● Work item:
In the items, from the first line up to and including the line containing "gaji yang berbeda, di", substitute "Tokyo Camp" for "TokyoCamp". Reproduce only those lines, with every other detail unchanged.

● Data shown:
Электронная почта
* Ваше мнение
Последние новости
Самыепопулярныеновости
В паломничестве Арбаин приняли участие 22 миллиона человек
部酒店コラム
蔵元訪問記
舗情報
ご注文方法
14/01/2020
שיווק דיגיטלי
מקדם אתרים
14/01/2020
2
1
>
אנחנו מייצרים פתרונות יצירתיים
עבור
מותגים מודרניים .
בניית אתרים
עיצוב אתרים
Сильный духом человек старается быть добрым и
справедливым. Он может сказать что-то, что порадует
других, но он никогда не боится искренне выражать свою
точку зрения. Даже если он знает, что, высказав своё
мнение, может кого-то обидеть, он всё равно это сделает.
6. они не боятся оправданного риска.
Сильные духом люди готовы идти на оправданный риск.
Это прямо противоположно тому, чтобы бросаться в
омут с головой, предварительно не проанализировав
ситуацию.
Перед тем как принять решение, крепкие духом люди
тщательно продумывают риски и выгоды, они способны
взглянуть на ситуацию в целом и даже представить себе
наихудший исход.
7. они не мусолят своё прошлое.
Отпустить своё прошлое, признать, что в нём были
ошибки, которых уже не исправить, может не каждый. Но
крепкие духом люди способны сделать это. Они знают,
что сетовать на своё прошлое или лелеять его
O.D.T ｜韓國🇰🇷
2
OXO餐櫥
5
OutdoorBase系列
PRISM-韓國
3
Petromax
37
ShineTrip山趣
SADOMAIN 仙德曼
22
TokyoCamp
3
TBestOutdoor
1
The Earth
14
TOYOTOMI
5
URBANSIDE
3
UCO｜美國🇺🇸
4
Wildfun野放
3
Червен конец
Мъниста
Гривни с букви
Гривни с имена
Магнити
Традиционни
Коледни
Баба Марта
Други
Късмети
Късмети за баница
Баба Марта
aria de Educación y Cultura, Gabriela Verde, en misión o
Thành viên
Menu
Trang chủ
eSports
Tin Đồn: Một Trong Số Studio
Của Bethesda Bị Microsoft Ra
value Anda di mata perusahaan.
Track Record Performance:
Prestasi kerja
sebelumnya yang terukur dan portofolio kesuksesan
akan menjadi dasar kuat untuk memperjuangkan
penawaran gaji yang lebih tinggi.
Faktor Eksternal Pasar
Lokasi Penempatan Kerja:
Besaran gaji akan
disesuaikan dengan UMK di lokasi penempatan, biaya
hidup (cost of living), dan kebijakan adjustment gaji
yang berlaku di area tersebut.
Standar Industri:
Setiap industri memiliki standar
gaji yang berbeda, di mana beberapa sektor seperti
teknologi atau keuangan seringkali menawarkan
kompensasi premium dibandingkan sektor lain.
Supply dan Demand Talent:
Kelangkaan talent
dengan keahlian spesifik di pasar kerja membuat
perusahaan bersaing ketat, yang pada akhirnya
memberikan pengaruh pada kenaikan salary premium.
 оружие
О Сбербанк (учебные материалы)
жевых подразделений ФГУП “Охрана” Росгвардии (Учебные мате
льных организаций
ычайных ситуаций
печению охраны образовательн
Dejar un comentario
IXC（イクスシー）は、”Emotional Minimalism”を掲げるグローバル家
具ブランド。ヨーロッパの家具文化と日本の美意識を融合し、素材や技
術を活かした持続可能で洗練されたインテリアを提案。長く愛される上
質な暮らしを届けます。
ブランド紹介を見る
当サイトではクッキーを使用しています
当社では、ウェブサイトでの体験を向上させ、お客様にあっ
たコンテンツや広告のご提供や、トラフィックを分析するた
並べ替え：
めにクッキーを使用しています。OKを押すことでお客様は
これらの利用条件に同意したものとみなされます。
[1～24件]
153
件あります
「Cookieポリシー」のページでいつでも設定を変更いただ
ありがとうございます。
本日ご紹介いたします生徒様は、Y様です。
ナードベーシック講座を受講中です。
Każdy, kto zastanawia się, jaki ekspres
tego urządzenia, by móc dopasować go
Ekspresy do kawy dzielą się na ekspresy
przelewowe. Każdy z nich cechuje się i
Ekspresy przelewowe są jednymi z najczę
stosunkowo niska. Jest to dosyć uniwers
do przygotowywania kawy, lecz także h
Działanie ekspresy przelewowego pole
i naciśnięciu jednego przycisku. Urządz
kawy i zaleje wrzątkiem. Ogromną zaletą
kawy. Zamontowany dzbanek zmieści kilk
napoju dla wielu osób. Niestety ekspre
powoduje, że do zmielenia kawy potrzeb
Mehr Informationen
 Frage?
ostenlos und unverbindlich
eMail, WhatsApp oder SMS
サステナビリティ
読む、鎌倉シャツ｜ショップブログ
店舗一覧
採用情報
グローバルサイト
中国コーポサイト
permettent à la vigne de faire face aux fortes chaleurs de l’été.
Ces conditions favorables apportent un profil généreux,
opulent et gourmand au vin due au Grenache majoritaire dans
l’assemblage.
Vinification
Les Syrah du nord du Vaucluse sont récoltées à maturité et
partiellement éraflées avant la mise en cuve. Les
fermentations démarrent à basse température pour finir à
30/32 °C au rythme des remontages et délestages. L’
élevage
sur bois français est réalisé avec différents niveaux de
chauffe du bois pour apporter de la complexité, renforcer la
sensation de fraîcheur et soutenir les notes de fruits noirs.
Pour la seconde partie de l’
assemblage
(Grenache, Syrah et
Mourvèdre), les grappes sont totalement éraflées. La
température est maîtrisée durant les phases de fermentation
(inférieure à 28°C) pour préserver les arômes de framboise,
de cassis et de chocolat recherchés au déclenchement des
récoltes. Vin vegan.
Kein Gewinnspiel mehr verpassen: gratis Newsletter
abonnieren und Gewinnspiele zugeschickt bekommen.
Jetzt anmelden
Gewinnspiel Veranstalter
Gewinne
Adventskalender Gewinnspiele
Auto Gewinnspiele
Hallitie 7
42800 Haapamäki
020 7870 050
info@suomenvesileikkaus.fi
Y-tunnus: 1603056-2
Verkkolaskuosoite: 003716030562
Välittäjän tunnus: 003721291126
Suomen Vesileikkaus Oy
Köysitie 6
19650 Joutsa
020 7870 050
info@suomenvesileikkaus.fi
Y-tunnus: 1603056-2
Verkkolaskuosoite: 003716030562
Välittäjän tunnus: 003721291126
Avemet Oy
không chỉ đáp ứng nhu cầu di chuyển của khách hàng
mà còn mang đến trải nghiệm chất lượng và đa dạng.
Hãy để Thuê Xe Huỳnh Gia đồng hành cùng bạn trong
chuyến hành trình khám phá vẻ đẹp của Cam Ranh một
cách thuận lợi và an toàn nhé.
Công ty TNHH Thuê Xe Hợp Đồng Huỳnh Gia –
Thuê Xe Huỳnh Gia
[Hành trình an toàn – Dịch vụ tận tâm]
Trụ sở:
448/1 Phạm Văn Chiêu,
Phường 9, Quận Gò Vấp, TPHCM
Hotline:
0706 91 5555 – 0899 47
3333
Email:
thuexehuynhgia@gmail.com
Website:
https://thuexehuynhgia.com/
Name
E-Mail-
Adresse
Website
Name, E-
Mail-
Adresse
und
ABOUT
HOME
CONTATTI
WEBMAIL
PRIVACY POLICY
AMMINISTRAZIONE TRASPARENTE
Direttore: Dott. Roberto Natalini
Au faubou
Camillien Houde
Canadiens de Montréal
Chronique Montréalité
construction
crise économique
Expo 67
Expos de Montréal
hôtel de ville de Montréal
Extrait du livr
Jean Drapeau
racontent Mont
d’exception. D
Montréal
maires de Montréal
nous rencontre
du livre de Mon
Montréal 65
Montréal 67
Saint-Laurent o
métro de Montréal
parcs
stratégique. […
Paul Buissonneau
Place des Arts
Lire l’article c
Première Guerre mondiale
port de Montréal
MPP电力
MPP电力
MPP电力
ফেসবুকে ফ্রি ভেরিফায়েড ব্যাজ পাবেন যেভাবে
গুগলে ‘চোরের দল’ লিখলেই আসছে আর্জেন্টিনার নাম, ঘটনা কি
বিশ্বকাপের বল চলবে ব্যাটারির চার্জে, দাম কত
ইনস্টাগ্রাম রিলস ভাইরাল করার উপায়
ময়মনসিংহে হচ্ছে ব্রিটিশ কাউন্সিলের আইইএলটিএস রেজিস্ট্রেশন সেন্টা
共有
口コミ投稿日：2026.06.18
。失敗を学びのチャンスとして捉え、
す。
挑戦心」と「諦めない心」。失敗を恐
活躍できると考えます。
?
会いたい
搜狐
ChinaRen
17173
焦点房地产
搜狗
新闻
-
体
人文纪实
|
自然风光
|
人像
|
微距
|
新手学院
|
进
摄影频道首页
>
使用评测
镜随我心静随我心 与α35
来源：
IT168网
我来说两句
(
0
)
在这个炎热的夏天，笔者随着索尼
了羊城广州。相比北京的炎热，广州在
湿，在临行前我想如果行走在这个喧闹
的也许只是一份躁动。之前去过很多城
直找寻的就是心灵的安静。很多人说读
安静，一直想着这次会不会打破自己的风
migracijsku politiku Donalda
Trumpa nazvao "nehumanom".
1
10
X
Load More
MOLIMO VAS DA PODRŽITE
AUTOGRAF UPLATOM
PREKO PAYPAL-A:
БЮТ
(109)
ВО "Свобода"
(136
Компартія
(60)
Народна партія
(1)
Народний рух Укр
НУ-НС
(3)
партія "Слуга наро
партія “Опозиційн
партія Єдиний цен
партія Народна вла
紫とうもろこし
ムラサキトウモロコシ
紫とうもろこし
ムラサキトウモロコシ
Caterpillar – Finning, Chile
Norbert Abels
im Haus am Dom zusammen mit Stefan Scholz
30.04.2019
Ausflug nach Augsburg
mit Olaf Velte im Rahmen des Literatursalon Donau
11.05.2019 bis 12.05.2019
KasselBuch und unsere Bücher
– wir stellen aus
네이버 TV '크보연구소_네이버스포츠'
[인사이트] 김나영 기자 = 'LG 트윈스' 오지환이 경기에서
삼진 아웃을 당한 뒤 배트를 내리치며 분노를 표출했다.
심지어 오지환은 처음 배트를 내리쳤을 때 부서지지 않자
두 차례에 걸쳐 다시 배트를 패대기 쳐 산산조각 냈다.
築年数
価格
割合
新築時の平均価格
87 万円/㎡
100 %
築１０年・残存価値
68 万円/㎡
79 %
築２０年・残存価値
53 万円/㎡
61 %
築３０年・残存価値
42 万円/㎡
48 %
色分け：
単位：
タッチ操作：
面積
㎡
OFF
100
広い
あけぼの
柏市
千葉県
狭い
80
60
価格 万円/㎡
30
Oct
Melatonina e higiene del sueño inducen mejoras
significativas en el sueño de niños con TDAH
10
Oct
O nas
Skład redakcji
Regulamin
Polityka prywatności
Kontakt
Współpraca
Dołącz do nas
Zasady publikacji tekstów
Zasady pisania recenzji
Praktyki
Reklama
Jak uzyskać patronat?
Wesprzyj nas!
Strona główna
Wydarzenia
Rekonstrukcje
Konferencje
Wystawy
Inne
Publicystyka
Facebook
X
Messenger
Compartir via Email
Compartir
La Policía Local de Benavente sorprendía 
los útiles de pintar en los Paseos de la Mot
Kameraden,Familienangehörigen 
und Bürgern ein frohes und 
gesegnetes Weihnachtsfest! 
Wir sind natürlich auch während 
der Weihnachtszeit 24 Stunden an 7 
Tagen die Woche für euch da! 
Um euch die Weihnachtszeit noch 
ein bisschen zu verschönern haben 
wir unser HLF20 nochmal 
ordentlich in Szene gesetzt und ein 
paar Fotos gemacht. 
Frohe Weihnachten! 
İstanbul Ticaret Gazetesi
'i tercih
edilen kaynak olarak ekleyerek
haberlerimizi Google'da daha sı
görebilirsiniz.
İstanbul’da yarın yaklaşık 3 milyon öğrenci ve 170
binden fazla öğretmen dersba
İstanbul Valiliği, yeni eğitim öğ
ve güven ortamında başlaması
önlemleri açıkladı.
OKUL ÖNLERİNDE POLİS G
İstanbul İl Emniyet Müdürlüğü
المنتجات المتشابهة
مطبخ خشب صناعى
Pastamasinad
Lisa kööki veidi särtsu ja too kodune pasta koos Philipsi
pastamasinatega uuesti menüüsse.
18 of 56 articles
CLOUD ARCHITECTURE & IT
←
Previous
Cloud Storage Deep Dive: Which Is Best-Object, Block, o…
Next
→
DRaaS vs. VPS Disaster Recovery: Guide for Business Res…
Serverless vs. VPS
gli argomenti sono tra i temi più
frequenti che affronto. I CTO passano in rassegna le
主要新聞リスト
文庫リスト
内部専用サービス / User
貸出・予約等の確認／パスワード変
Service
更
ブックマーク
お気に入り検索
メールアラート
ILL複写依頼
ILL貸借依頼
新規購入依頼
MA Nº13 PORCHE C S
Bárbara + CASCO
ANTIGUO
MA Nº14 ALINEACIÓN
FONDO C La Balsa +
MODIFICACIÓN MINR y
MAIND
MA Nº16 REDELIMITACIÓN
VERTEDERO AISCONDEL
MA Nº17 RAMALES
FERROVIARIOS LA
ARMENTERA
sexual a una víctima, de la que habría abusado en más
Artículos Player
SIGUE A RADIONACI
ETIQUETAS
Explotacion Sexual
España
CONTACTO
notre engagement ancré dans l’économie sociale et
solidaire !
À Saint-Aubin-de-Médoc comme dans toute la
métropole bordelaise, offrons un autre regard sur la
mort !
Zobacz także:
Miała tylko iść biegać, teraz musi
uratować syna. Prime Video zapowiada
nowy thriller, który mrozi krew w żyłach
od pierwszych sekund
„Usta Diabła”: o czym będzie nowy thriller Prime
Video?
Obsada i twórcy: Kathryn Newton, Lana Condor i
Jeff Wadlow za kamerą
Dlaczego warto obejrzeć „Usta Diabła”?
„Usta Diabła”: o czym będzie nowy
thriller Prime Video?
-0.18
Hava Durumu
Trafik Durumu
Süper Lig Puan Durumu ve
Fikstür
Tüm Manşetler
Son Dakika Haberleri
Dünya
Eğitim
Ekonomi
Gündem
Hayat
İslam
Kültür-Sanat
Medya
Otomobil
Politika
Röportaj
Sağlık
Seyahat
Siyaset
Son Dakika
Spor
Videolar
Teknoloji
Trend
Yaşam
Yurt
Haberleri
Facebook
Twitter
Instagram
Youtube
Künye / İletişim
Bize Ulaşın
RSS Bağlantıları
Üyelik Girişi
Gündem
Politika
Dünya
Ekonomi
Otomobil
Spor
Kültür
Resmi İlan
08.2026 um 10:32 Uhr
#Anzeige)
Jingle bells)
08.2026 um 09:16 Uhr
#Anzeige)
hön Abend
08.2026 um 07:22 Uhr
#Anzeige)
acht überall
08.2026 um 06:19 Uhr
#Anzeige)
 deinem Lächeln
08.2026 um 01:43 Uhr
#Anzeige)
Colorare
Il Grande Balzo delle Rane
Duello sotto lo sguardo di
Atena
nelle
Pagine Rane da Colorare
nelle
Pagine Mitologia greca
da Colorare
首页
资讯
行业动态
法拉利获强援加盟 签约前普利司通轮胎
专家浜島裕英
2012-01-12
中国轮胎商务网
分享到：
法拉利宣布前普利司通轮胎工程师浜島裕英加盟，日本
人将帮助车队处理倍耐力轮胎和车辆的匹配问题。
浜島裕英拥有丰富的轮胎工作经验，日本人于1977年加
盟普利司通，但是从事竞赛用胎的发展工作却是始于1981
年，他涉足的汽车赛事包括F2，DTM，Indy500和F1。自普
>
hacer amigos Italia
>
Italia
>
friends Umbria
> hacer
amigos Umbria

● Worked solution:
Электронная почта
* Ваше мнение
Последние новости
Самыепопулярныеновости
В паломничестве Арбаин приняли участие 22 миллиона человек
部酒店コラム
蔵元訪問記
舗情報
ご注文方法
14/01/2020
שיווק דיגיטלי
מקדם אתרים
14/01/2020
2
1
>
אנחנו מייצרים פתרונות יצירתיים
עבור
מותגים מודרניים .
בניית אתרים
עיצוב אתרים
Сильный духом человек старается быть добрым и
справедливым. Он может сказать что-то, что порадует
других, но он никогда не боится искренне выражать свою
точку зрения. Даже если он знает, что, высказав своё
мнение, может кого-то обидеть, он всё равно это сделает.
6. они не боятся оправданного риска.
Сильные духом люди готовы идти на оправданный риск.
Это прямо противоположно тому, чтобы бросаться в
омут с головой, предварительно не проанализировав
ситуацию.
Перед тем как принять решение, крепкие духом люди
тщательно продумывают риски и выгоды, они способны
взглянуть на ситуацию в целом и даже представить себе
наихудший исход.
7. они не мусолят своё прошлое.
Отпустить своё прошлое, признать, что в нём были
ошибки, которых уже не исправить, может не каждый. Но
крепкие духом люди способны сделать это. Они знают,
что сетовать на своё прошлое или лелеять его
O.D.T ｜韓國🇰🇷
2
OXO餐櫥
5
OutdoorBase系列
PRISM-韓國
3
Petromax
37
ShineTrip山趣
SADOMAIN 仙德曼
22
Tokyo Camp
3
TBestOutdoor
1
The Earth
14
TOYOTOMI
5
URBANSIDE
3
UCO｜美國🇺🇸
4
Wildfun野放
3
Червен конец
Мъниста
Гривни с букви
Гривни с имена
Магнити
Традиционни
Коледни
Баба Марта
Други
Късмети
Късмети за баница
Баба Марта
aria de Educación y Cultura, Gabriela Verde, en misión o
Thành viên
Menu
Trang chủ
eSports
Tin Đồn: Một Trong Số Studio
Của Bethesda Bị Microsoft Ra
value Anda di mata perusahaan.
Track Record Performance:
Prestasi kerja
sebelumnya yang terukur dan portofolio kesuksesan
akan menjadi dasar kuat untuk memperjuangkan
penawaran gaji yang lebih tinggi.
Faktor Eksternal Pasar
Lokasi Penempatan Kerja:
Besaran gaji akan
disesuaikan dengan UMK di lokasi penempatan, biaya
hidup (cost of living), dan kebijakan adjustment gaji
yang berlaku di area tersebut.
Standar Industri:
Setiap industri memiliki standar
gaji yang berbeda, di mana beberapa sektor seperti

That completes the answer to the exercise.